At NYU Health and Hospitals/Bellevue, a public hospital, clinicians found themselves struggling to manage ASD patients, who comprise between 10% and 20% of children seen. “Most of our staff, and even our child psychiatrists, had previously had very little experience working with kids with autism, and that was true for most of our child psychiatrists as well,” said Ruth S. Gerson, MD , who oversees the hospital’s Children’s Comprehensive Psychiatric Emergency Program.

The ASD patients “were in crisis all the time, and having constant behavioral outbursts,” said Beryl J. Filton, PhD. The team responded by developing an autism-specific care pathway for the ED and inpatient units, with a 4-hour training course for all staff members.

The pathway begins with a tip sheet for providers conducting the initial evaluation in the ED. Providers “ask questions specific to symptoms of autism: Does the child have words? How much do they understand? Do they communicate in other ways that are nonverbal? Then we talk about the child’s warning signs, triggers, preferred activities and rewards,” Dr. Filton said. This allows providers to gather information up front that can be used during the ED stay.

Picture books and visual communication boards are used to create a visual schedule for patients, so that they know what to expect, and staff have been trained to communicate through gesturing, modeling, and physical guidance, she said. “First-then” verbal and visual prompts are used before any intervention, including noninvasive interventions, and patients are put on a schedule of rewards as regular as every 15 minutes. They also are engaged in scheduled “motor breaks,” or brief periods of physical activity.

Dr. Filton, like the other providers, emphasized the importance of decreasing excess stimulation around patients with ASD and communicating coping options to them nonverbally. “We talk a lot with staff when patients are getting agitated about giving space and waiting,” she said. “One important thing to recognize is that these patients can take longer after an episode of agitation to return to baseline. So we talk with staff about being on high alert for even a couple hours after an agitated episode to keep demands low and rewards high.”

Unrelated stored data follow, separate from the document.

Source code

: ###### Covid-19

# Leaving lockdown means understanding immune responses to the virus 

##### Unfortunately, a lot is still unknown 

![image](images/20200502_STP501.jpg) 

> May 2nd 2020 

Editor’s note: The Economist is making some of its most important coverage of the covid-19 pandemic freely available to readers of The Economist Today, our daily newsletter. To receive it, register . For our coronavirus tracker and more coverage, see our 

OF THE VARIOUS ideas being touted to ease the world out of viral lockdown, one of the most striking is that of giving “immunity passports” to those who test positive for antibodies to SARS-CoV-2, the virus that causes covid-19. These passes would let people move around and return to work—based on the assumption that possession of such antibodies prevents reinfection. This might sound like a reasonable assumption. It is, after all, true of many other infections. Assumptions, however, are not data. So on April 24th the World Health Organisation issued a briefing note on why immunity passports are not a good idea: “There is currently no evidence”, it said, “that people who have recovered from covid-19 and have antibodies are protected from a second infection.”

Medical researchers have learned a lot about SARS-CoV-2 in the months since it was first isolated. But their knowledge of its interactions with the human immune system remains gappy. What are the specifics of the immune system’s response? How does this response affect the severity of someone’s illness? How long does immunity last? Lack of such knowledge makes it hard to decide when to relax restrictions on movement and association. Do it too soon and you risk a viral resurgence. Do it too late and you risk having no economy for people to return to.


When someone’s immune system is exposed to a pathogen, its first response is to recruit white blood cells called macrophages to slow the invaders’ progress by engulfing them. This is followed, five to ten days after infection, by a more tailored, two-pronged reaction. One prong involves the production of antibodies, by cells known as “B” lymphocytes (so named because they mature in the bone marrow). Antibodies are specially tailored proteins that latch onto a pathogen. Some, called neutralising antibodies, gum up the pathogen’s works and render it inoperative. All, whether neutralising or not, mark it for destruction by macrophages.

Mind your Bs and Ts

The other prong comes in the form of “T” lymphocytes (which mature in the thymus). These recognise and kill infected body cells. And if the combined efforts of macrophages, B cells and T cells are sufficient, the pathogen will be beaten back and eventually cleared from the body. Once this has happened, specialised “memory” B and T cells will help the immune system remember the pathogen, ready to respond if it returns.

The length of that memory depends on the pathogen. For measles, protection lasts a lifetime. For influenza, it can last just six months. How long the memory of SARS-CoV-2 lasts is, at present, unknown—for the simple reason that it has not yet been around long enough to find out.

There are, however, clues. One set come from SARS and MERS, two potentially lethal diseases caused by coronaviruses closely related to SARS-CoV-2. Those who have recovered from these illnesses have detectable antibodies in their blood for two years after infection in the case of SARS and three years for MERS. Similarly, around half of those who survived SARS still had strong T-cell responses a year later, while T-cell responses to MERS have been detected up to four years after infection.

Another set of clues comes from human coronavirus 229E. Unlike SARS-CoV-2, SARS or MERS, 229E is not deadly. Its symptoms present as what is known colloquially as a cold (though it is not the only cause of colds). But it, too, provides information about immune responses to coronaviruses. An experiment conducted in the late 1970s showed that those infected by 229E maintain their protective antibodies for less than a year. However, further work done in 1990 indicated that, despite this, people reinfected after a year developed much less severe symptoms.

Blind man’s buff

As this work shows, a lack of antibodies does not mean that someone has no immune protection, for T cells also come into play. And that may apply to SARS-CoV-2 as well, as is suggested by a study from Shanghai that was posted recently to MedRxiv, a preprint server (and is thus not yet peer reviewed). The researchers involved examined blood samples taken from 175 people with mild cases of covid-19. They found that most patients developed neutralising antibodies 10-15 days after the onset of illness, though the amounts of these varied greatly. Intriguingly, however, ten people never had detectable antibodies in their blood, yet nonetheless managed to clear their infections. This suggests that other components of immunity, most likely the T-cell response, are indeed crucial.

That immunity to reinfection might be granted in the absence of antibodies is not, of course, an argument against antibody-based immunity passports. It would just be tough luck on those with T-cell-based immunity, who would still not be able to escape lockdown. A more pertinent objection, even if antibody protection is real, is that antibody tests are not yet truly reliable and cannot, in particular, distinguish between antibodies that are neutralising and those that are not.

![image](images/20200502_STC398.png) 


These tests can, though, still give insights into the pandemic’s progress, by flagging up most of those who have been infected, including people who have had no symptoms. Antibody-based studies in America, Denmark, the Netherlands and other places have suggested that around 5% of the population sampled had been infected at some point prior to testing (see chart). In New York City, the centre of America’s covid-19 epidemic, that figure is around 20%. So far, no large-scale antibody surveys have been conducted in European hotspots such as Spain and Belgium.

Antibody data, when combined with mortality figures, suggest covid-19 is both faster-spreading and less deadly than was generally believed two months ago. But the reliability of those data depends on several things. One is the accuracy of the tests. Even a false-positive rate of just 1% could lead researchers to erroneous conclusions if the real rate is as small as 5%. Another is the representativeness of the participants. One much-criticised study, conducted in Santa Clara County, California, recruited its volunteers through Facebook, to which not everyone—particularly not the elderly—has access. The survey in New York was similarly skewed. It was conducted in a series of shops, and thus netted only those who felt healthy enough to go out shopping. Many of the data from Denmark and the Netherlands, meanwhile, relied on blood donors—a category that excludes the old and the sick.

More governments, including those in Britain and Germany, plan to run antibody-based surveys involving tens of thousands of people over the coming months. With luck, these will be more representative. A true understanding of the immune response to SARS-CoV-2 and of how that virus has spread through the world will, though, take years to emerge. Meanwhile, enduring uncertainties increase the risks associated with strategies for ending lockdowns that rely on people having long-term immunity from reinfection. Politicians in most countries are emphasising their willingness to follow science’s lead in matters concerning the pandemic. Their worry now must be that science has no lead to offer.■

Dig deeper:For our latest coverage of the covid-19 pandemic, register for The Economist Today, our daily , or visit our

Many of the strategies and principles that have worked at Bellevue can be generalized to other settings, Dr. Filton said. “Using more than verbal communication, gesturing, visual supports cuing patients, and having reward systems” are effective anywhere for managing patients with autism, she said. The main challenge, she added, is achieving consistency, “making sure all the staff know the same information about the patient.”

Dr. Gerson said some of her team’s challenges come from being part of a public institution serving a low-income community with fragmented health care delivery. “A number of families that are coming in in crisis may not have known that their child had autism,” she said. “We see many who have never been formally diagnosed – even teenagers. Or the child has the diagnosis, but no one helped the family get the services they’re legally eligible for,” she said. “And then the family comes in to the ED and says: ‘We need you to fix all this.’ ”

What ED providers can do, she said, is use the improved assessment tools, and communication and coping strategies outlined in the pathway to “focus on determining the immediate crisis – whether there is change from the child’s usual behaviors, and what’s the pattern of that change.” While youth with ASD have higher rates of comorbid psychiatric disorders, “statistically that’s less likely to be the case in the ED than the stuff that plagues all of us: stomachaches, toothaches, constipation, or psychosocial stressors, such as changes at home or at school.”

One of the goals in creating the ASD care pathway, Dr. Gerson said, was to avoid unnecessary hospitalizations. “We’ve changed our assessment, and really drilled down to determine what hospitalization can and cannot accomplish,” so that only the children likely to benefit stay.

“At the same time, we have to make sure that when we discharge, we’re not leaving families with nothing, that we’re setting them up to receive services and resources to stabilize and support them in the community.”